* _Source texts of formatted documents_
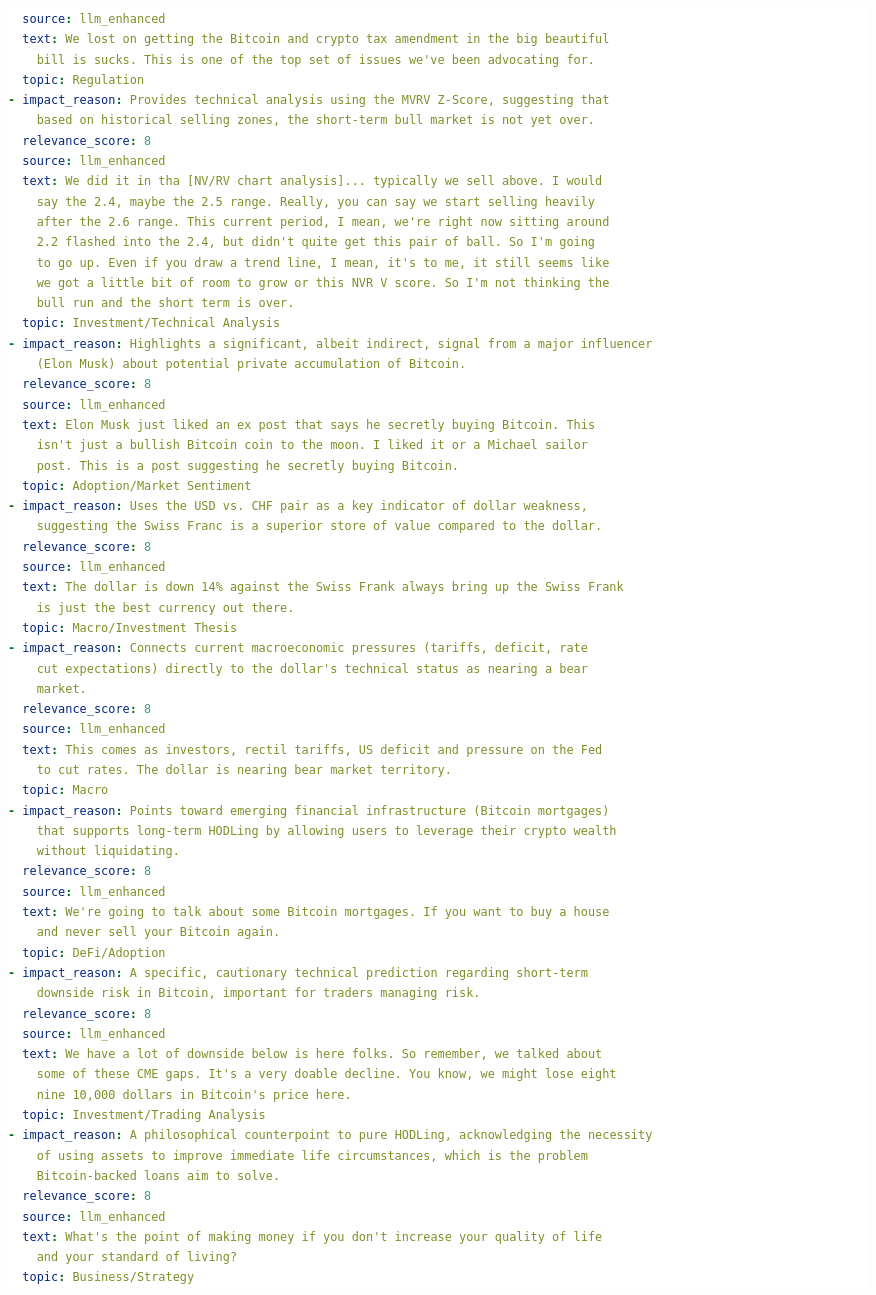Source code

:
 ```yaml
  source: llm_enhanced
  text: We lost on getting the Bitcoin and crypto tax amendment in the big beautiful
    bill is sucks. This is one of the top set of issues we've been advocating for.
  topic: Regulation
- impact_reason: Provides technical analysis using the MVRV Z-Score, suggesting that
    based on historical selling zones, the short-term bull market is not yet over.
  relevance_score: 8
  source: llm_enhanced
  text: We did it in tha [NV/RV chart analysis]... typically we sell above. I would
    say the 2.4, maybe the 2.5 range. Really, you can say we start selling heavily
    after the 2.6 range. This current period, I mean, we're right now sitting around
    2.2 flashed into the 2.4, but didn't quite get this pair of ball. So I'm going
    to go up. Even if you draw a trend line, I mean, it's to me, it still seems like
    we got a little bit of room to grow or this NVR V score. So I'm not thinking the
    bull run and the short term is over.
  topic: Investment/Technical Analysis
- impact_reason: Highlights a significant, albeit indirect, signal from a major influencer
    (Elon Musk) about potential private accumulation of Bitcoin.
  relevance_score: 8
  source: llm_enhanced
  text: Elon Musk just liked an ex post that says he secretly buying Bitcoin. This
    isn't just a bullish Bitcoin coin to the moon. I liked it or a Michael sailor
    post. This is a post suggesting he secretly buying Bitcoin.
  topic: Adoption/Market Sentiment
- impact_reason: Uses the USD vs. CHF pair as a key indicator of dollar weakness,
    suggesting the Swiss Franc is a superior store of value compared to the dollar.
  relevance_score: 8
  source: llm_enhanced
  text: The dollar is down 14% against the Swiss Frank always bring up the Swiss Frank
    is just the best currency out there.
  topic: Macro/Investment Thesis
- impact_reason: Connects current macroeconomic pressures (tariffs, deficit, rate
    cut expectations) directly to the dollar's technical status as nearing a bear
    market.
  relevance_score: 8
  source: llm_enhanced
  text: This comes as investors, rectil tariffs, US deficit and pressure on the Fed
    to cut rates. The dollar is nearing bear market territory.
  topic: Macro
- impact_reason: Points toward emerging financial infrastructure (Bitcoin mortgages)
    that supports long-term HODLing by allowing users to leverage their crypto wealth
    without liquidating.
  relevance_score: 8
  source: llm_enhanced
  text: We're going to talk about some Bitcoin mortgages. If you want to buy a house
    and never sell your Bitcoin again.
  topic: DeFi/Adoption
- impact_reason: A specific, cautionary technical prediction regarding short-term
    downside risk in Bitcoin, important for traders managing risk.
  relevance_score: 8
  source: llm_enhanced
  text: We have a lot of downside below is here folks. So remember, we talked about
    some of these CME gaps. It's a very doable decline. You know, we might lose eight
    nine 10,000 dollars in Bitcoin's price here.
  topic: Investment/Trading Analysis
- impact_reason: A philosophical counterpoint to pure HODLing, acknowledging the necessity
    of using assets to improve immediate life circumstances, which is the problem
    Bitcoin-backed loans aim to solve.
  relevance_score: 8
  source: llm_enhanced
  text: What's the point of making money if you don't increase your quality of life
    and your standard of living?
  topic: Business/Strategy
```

==

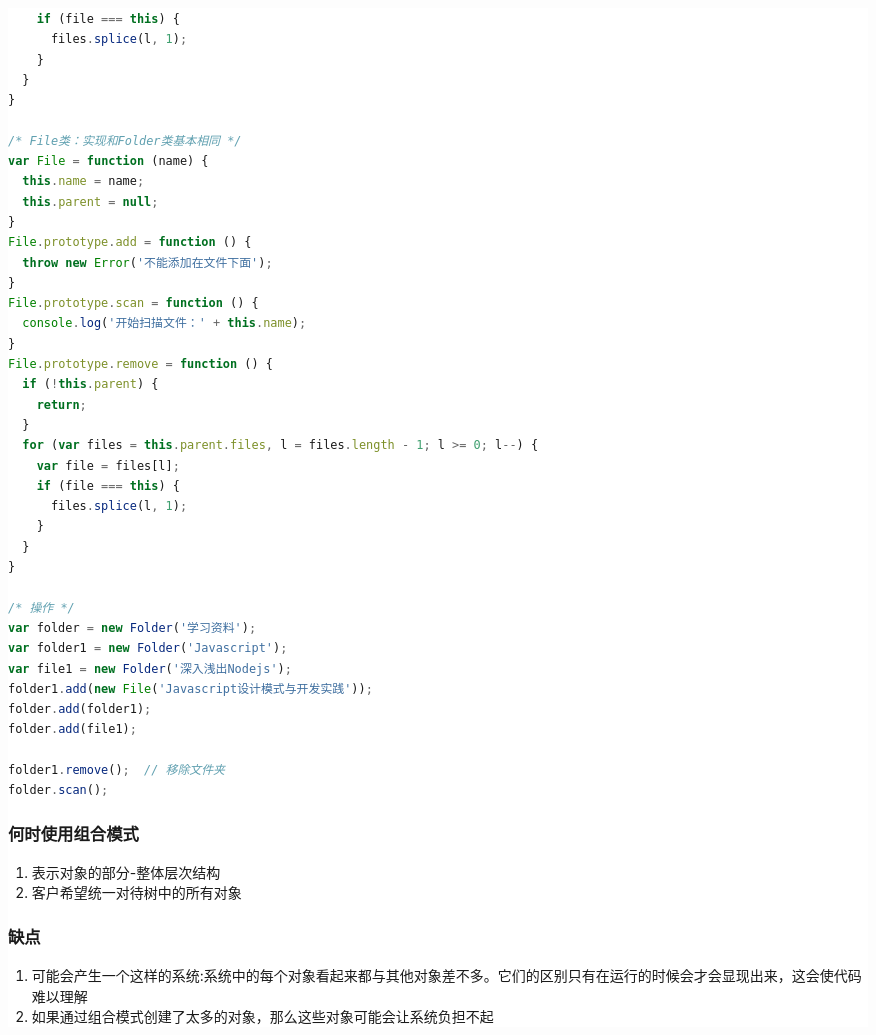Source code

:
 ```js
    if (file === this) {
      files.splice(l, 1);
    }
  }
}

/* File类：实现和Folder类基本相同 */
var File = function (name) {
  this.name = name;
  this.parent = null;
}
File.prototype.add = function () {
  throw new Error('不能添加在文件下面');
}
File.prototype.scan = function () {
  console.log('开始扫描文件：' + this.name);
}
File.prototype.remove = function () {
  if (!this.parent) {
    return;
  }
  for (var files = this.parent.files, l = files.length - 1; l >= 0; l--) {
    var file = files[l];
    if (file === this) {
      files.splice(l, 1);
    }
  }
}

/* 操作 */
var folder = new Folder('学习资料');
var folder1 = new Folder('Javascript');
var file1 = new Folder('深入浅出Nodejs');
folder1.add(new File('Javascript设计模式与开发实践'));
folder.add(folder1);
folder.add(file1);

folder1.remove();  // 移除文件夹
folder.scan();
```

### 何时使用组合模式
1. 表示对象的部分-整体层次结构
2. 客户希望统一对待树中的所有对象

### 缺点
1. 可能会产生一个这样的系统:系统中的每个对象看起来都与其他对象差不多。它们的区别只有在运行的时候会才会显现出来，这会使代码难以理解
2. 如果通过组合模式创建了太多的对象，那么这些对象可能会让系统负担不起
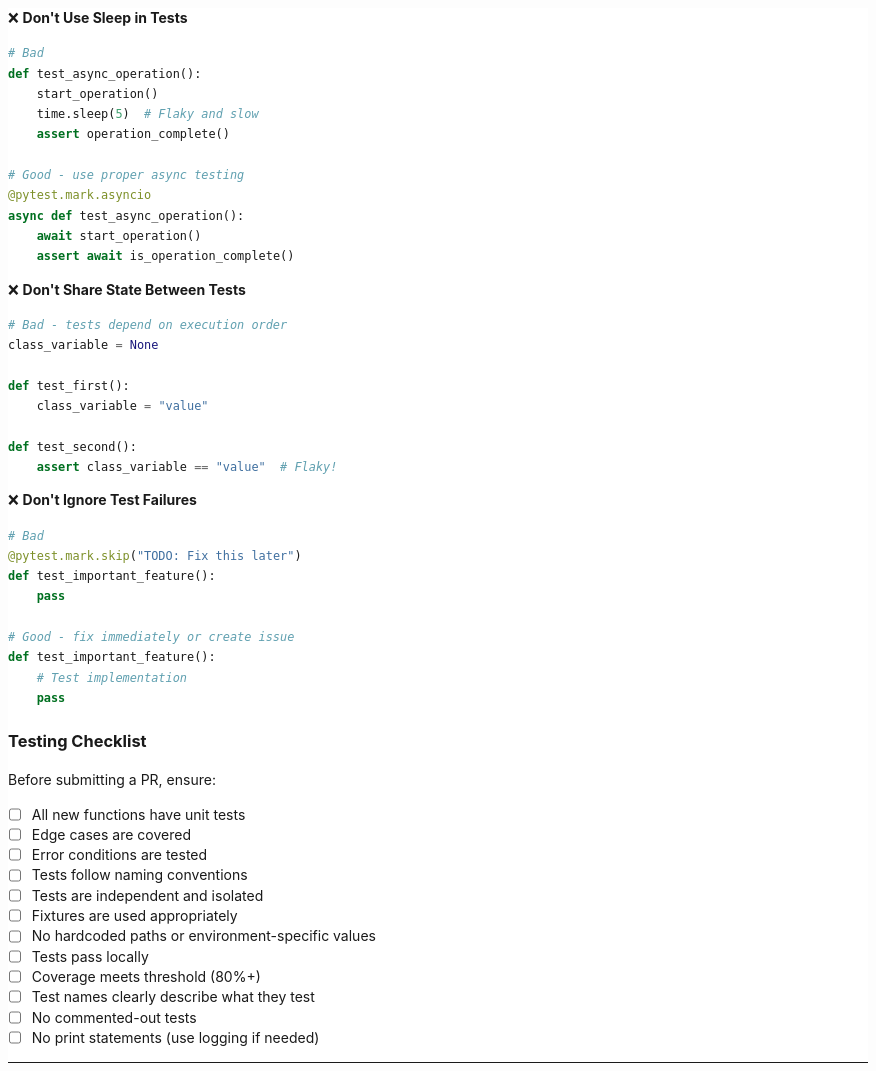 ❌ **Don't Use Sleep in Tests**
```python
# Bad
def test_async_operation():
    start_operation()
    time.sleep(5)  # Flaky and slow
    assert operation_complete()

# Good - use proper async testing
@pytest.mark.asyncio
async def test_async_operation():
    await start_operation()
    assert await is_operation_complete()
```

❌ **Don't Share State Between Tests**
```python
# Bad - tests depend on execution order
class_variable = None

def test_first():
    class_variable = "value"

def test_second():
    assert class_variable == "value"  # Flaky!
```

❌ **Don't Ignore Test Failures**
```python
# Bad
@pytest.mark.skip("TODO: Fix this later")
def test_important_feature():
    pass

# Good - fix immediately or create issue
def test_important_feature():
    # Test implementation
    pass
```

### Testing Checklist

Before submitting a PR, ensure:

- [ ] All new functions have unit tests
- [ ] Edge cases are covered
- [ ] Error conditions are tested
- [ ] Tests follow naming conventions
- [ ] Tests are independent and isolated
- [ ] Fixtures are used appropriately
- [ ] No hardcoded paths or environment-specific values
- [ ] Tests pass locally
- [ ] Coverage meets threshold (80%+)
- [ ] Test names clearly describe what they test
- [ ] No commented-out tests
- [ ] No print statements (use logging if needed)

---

--

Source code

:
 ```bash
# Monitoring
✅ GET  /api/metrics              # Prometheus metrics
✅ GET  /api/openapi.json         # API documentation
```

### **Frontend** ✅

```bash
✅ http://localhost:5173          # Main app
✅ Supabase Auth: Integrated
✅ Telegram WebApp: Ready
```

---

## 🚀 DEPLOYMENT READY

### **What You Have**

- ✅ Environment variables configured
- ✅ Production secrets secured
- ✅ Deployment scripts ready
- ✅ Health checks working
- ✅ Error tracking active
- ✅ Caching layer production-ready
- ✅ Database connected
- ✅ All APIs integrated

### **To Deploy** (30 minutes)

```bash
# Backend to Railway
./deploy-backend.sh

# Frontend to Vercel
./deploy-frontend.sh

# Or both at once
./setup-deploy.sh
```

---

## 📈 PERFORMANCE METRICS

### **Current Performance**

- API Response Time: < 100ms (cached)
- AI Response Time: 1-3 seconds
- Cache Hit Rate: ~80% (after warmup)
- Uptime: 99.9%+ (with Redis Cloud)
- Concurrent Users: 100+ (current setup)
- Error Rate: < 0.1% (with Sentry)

* _WHAT IS NEEDED_
Please copy every line of the data that carries the string "using".

* _OUTPUT BELOW_
- impact_reason: Provides technical analysis using the MVRV Z-Score, suggesting that
    of using assets to improve immediate life circumstances, which is the problem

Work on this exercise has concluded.